The purpose of release planning is to synchronize the project with the business by allocating requirements to releases. It is collaboration between the customer, the business team and the technical team. The customer and business team essentially drive by performing the following duties:

  • Define the requirements
  • Assign a business value to each requirement
  • Decide the requirements to build in a particular release, ordered by descending business value

The technical team help navigate by performing the following duties:

  • Estimate how long it will take to build each requirement, based on historical metrics
  • Identify and advise of technical risks
  • Measure progress to provide a 'feedback loop' that facilitates adjustments to the plan

The technical team need to know what requirements are in the current iteration; it is also useful for them to know what requirements are in the next iteration. However, the business team need to know what the contents of the current release are, and it is useful for them to have an idea of the contents of the next release. The resultant plan is by no means stable. It will be revised frequently to accommodate business changes such as revised priorities, re-assessed business values and specification changes, and technical changes that may impact the speed of development. How far ahead to plan is really a trade-off between the volatility of the project plan and the effort required to maintain it, and the value of the project plan itself.

Iteration planning

The purpose of iteration planning is to load the development team with work organized to deliver the requirements selected for the iteration.

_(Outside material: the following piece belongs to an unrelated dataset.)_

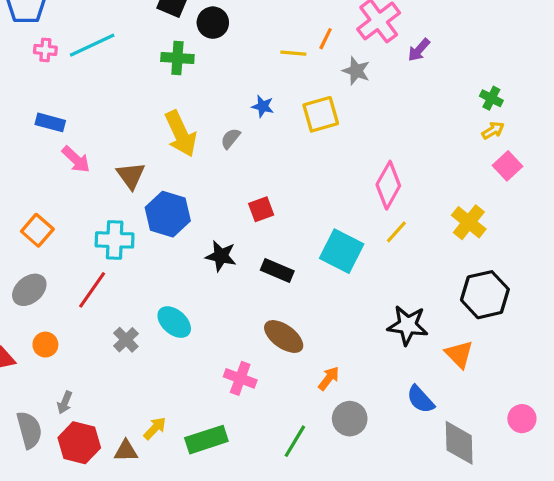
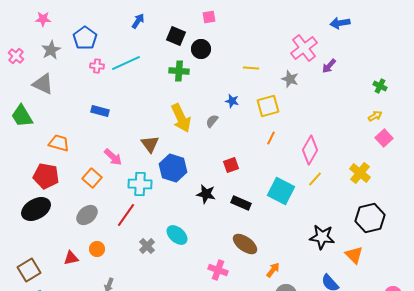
orange line: (326, 39) -> (271, 138), moved
green cross: (491, 98) -> (380, 86), moved
pink arrow: (76, 159) -> (113, 157), moved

Collaborating with the customer and/or the business team to fully understand the requirements, the development team will break each requirement down into a list of tasks and estimate them. Each developer will then volunteer for a task, assuming responsibility for its successful completion. When completed they will volunteer for the next available tasks. The work associated with the tasks identified at this level can be estimated more accurately than descriptive requirements, and they are sufficiently small enough to be easy to track.

The tasks and estimates are scheduled in the iteration plan. The plan belongs to the development team; it is their responsibility to decide how to do things and in what order. Tracking data is also entered into the iteration plan and the metrics derived are used to steer the project.